Balance the chemical equation by using oxidation number method (not by ion electron method) [Cr(OH)4]^- + H2O2 --->CrO4^2- + H2O(Basic medium)?

Answer 1

Well `Cr(III+)` is oxidized to `Cr(VI+)`....

`2Cr(OH)_4^(-) +3H_2O_2 +2HO^(-) rarr 2CrO_4^(2-)+8H_2O`

Explanation:

And so....

`stackrel(III)Cr(OH)_4^(-) rarr stackrel(VI)CrO_4^(2-)+4H^+ + 3e^(-)`

...and we use electrons as virtual particles, to account for the difference in oxidation numbers, but basic conditions were specified so we add `4xxHO^-` to each side to give....

`stackrel(III)Cr(OH)_4^(-) +4HO^(-) rarr stackrel(VI)CrO_4^(2-)+underbrace(4H^+ +4HO^(-))_(4H_2O)+ 3e^(-)`

and thus....

`Cr(OH)_4^(-) +4HO^(-) rarr CrO_4^(2-)+4H_2O+ 3e^(-)` `(i)`

And for every oxidation, there must be a corresponding reduction, and here peroxide, `H-stackrel(-I)O-stackrel(-I)O-H`, is REDUCED to hydroxide.....

`H_2O_2 +2HO^(-)+ 2e^(-) rarr 4HO^-` `(ii)`

And we take `2xx(i)+3xx(ii)` to balance the electrons.....

`2Cr(OH)_4^(-) +cancel(14)2HO^(-) +3H_2O_2 + cancel(6e^(-))rarr 2CrO_4^(2-)+8H_2O+ cancel(6e^(-))+cancel(12HO^-)`

To give (finally)....

`2Cr(OH)_4^(-) +3H_2O_2 +2HO^(-) rarr 2CrO_4^(2-)+8H_2O`

And is this balanced with respect to mass and charge? All care taken but no responsibility admitted.

Now this might seem a lot of work (well it might if you did it yourself!), but it is tedious rather than hard....ALL I have done is to balance mass and balance charge.....

Answer 2

`2[Cr(OH)_4]^(-) +3H_2O_2 =2 CrO_4^(2-) + 8 H_2O`

Explanation:

Cr has, at first, N° of oxydation +3 and becomes +6. For make this passage Cr gives 3 electrons
`[Cr(OH)_4]^(-) = CrO_4^(2-) + 3e^-`for balance the charge, i put on the left 4 negative charges as `OH^-` and i obtain on the right 4 mol of water
`[Cr(OH)_4]^(- ) +4OH^(-) = CrO_4^(2-) + 3e^(-) + 4 H_2O`.
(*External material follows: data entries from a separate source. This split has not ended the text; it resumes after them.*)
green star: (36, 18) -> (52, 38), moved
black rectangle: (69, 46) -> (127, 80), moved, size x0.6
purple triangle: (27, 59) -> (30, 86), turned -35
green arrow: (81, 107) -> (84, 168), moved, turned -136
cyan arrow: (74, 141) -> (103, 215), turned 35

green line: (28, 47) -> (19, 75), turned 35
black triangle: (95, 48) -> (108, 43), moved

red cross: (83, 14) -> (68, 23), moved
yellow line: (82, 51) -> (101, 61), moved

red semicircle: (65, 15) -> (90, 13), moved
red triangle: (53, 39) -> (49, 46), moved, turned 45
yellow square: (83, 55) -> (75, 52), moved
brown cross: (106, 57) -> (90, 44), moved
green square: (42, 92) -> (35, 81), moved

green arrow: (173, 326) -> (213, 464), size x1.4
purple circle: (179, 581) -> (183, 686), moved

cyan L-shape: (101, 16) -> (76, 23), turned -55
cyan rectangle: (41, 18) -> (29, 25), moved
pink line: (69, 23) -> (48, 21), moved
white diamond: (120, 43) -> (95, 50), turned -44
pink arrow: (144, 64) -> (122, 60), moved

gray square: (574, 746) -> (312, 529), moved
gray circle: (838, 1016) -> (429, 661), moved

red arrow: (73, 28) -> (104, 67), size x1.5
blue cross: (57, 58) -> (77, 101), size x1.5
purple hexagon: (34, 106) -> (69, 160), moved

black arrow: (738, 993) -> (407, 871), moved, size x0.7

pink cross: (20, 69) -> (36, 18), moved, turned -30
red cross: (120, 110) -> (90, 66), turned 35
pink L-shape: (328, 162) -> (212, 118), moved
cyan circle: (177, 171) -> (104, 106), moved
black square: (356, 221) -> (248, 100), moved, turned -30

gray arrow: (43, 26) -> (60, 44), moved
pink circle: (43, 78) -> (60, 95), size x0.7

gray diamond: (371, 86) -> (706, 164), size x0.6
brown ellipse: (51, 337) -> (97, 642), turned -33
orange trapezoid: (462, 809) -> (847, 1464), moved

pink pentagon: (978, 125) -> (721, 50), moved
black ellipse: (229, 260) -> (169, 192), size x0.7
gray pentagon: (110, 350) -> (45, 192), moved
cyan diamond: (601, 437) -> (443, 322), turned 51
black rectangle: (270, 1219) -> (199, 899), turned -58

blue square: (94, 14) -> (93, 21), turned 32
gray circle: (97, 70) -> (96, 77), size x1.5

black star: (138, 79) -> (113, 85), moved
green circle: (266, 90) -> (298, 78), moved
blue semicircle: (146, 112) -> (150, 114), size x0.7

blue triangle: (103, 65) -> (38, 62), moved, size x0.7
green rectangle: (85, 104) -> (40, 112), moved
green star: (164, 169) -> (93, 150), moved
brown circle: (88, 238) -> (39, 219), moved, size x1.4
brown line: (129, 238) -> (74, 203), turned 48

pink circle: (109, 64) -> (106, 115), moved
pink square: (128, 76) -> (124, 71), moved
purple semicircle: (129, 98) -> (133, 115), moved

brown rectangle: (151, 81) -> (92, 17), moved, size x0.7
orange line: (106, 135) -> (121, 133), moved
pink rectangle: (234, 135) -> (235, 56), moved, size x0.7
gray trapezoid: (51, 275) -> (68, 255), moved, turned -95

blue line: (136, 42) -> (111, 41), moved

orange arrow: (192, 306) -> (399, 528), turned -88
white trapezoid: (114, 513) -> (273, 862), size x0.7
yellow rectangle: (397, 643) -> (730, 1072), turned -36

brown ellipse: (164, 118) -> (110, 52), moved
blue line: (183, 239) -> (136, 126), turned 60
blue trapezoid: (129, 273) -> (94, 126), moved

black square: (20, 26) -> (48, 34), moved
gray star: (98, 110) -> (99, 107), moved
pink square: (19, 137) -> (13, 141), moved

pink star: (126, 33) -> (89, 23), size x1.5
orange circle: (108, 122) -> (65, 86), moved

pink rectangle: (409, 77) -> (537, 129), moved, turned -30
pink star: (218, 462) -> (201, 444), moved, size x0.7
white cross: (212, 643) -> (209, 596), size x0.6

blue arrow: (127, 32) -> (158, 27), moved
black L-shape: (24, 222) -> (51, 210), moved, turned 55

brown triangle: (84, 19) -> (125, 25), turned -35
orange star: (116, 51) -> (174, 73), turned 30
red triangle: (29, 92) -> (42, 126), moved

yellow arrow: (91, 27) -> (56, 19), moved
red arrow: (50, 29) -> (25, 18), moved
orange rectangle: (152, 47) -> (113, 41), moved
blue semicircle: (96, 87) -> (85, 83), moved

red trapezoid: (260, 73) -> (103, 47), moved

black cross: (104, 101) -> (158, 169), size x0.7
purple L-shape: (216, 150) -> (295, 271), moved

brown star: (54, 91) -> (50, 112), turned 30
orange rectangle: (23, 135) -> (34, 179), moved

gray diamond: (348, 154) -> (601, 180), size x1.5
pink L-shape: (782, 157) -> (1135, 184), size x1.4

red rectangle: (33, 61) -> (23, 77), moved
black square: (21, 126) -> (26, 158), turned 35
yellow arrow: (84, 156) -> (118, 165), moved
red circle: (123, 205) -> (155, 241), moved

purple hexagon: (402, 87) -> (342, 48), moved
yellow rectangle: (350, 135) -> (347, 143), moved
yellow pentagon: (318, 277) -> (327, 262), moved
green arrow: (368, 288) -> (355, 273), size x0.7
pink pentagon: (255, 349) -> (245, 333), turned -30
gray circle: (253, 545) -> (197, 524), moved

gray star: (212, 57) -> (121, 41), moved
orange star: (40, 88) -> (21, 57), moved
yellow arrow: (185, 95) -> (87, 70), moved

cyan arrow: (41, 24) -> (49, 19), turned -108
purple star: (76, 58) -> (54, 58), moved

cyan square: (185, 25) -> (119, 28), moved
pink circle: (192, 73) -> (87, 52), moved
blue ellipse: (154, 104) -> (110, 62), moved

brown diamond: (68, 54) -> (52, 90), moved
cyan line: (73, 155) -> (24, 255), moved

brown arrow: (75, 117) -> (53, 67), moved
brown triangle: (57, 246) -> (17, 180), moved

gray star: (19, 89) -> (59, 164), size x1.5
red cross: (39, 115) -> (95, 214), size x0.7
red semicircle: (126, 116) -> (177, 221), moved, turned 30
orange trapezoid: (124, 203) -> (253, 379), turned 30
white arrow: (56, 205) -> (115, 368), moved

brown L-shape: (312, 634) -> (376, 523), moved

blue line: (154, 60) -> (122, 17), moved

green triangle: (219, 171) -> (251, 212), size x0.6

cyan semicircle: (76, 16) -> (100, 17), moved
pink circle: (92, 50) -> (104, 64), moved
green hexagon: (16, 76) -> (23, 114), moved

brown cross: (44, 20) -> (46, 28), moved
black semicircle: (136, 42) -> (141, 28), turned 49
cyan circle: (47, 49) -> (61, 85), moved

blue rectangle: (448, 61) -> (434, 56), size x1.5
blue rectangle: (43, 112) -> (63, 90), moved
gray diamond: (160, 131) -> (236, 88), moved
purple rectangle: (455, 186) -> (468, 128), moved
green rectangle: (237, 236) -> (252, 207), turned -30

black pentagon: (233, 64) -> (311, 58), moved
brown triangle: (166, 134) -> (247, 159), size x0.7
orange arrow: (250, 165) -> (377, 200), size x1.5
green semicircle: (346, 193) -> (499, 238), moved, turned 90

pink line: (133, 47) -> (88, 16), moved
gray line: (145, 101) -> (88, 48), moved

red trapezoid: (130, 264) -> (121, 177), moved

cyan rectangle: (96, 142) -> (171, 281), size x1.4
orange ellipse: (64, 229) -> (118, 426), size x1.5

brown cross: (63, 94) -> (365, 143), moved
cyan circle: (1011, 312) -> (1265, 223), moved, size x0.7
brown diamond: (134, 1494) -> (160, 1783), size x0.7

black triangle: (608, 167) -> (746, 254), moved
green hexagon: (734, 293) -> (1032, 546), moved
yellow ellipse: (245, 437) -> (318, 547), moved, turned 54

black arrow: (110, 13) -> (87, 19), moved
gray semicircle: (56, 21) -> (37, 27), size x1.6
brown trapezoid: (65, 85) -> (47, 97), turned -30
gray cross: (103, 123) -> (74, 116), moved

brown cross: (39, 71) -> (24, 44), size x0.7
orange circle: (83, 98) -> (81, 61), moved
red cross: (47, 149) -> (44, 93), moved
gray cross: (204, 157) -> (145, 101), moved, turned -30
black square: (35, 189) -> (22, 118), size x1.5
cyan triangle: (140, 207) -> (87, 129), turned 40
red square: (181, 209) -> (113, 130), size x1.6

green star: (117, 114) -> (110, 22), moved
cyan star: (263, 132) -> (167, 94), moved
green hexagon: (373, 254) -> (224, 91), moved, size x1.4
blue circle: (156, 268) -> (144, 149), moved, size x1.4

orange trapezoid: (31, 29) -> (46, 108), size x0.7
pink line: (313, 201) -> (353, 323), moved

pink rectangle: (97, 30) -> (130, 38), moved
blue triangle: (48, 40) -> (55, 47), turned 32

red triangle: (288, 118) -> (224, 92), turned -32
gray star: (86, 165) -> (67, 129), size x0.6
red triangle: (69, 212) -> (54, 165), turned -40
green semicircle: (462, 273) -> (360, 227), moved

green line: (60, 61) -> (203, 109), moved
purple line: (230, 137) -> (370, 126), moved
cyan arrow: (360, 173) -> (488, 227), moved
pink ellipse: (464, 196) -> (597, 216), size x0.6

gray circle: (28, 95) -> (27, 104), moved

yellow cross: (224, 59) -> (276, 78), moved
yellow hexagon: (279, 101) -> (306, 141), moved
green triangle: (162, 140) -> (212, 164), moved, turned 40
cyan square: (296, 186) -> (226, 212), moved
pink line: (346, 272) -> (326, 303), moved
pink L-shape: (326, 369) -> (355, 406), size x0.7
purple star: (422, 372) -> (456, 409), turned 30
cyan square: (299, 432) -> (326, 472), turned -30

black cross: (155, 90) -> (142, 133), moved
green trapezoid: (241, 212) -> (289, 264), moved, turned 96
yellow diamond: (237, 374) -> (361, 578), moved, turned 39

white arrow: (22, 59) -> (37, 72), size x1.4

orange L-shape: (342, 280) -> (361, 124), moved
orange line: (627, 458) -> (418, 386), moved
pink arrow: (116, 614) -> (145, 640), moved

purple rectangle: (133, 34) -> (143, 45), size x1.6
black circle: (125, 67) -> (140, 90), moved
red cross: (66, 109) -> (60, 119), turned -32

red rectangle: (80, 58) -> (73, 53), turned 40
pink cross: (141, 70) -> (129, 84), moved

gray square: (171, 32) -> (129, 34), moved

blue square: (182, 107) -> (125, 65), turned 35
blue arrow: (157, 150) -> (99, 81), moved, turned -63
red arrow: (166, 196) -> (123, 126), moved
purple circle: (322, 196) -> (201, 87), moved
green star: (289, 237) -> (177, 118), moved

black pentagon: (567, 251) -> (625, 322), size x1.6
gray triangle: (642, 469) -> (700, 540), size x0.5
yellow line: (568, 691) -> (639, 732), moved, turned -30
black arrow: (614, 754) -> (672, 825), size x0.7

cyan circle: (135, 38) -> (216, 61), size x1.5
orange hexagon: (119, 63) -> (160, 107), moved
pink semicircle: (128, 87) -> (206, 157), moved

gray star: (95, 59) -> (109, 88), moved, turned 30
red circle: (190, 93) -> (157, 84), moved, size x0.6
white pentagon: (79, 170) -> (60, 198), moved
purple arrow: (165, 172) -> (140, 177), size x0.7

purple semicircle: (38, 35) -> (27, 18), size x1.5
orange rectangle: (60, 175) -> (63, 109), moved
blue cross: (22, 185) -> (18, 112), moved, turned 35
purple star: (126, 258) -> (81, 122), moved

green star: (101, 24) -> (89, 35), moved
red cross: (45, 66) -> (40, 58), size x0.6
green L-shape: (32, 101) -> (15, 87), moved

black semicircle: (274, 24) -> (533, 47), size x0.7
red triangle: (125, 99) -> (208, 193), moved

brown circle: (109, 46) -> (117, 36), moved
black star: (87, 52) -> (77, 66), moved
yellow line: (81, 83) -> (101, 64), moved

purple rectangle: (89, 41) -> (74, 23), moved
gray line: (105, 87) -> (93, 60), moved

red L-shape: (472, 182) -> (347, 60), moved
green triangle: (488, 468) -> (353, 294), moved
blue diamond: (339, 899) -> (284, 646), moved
The Oxygen, at first,has oxydation number -1 and becomes -2 gaining 1 electrons for each atom
`H_2O_2 + 2e^(-) =2 H_2O`
for balance the charge i put on the right 2 negative charges as `OH^-` but now to balance oxigen and hydrogen i must put on the left two molecules of water.
`2 H_2O+H_2O_2 + 2e^(- ) =2 H_2O +4OH^-` and semplifiing water in both the parts:
`H_2O_2 + 2e^(-) =+4OH^-`

Since Cr gives 3 electrons and oxygen needs two electrons, i multiply the first reaction for two and the second for three
`2[Cr(OH)_4]^(-) +8OH^- =2 CrO_4^(2-) + 6e^(-) + 8 H_2O`
`3H_2O_2 + 6e^(-) =+8OH^-`
joining the two reaction and semplifying the common species, you have
`2[Cr(OH)_4]^(-) +3H_2O_2 =2 CrO_4^(2-) + 8 H_2O`